- Requirement:
Skipping any pictures, repeat exactly and only the lines from the one that holds "X137970000Y-175560000D02*" to the last line of the material, both included.

- Supplied data:
[Start of section]
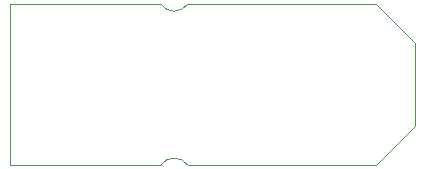
<source format=gbr>
G04 #@! TF.FileFunction,Profile,NP*
%FSLAX46Y46*%
G04 Gerber Fmt 4.6, Leading zero omitted, Abs format (unit mm)*
G04 Created by KiCad (PCBNEW 4.0.1-3.201512221402+6198~38~ubuntu14.04.1-stable) date Tue 02 Feb 2016 05:40:22 PM CET*
%MOMM*%
G01*
G04 APERTURE LIST*
%ADD10C,0.020000*%
%ADD11C,0.010000*%
G04 APERTURE END LIST*
D10*
D11*
X137970000Y-175560000D02*
X150730000Y-175560000D01*
X152990000Y-175560000D02*
X168970000Y-175560000D01*
X150730079Y-175560113D02*
G75*
G03X152990000Y-175560000I1129921J800113D01*
G01*
X168970000Y-189160000D02*
X152990000Y-189160000D01*
X137970000Y-189160000D02*
X150730000Y-189160000D01*
X152989921Y-189159887D02*
G75*
G03X150730000Y-189160000I-1129921J-800113D01*
G01*
X172269000Y-185857000D02*
X172269000Y-178857000D01*
X168969000Y-189157000D02*
X172269000Y-185857000D01*
X168969000Y-175557000D02*
X172269000Y-178857000D01*
X137969000Y-175557000D02*
X137969000Y-189157000D01*
M02*

</source>
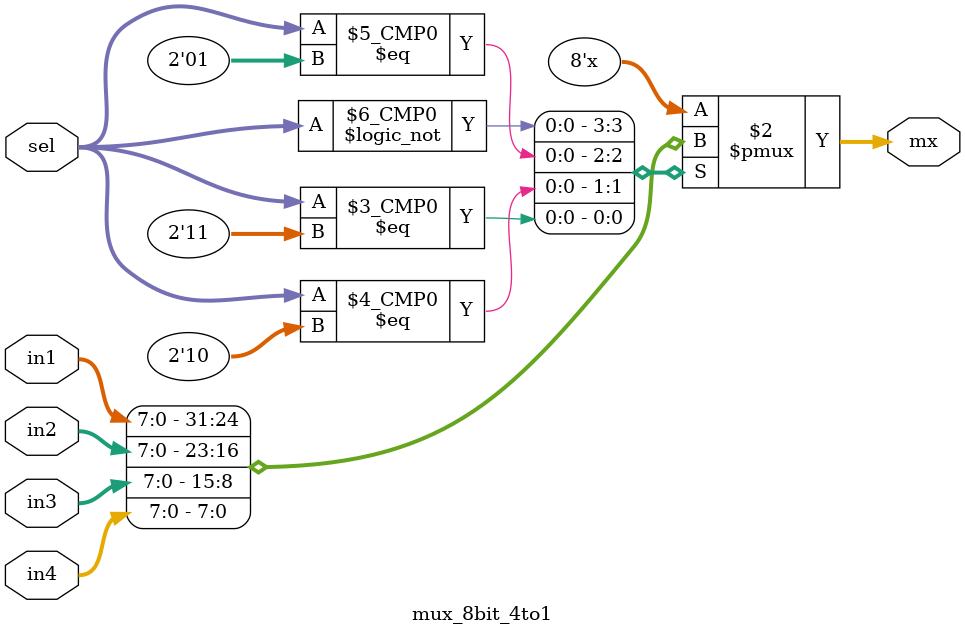
<source format=sv>
module mux_8bit_4to1 (
    input logic [7:0] in1,  // перший вхід
    input logic [7:0] in2,  // другий вхід
    input logic [7:0] in3,  // третій вхід
    input logic [7:0] in4,  // четвертий вхід
    input logic [1:0] sel,  // 2-бітний керуючий сигнал
    output logic [7:0] mx   // вихідна 4-бітна шина
);
    always_comb 
    begin
        case (sel)
            2'b00: mx = in1;
            2'b01: mx = in2;
            2'b10: mx = in3;
            2'b11: mx = in4;
            default: mx = 8'bx;
        endcase
    end
endmodule
</source>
[End of section]
- Reply:
X137970000Y-175560000D02*
X150730000Y-175560000D01*
X152990000Y-175560000D02*
X168970000Y-175560000D01*
X150730079Y-175560113D02*
G75*
G03X152990000Y-175560000I1129921J800113D01*
G01*
X168970000Y-189160000D02*
X152990000Y-189160000D01*
X137970000Y-189160000D02*
X150730000Y-189160000D01*
X152989921Y-189159887D02*
G75*
G03X150730000Y-189160000I-1129921J-800113D01*
G01*
X172269000Y-185857000D02*
X172269000Y-178857000D01*
X168969000Y-189157000D02*
X172269000Y-185857000D01*
X168969000Y-175557000D02*
X172269000Y-178857000D01*
X137969000Y-175557000D02*
X137969000Y-189157000D01*
M02*

</source>
<source format=sv>
module mux_8bit_4to1 (
    input logic [7:0] in1,  // перший вхід
    input logic [7:0] in2,  // другий вхід
    input logic [7:0] in3,  // третій вхід
    input logic [7:0] in4,  // четвертий вхід
    input logic [1:0] sel,  // 2-бітний керуючий сигнал
    output logic [7:0] mx   // вихідна 4-бітна шина
);
    always_comb 
    begin
        case (sel)
            2'b00: mx = in1;
            2'b01: mx = in2;
            2'b10: mx = in3;
            2'b11: mx = in4;
            default: mx = 8'bx;
        endcase
    end
endmodule
</source>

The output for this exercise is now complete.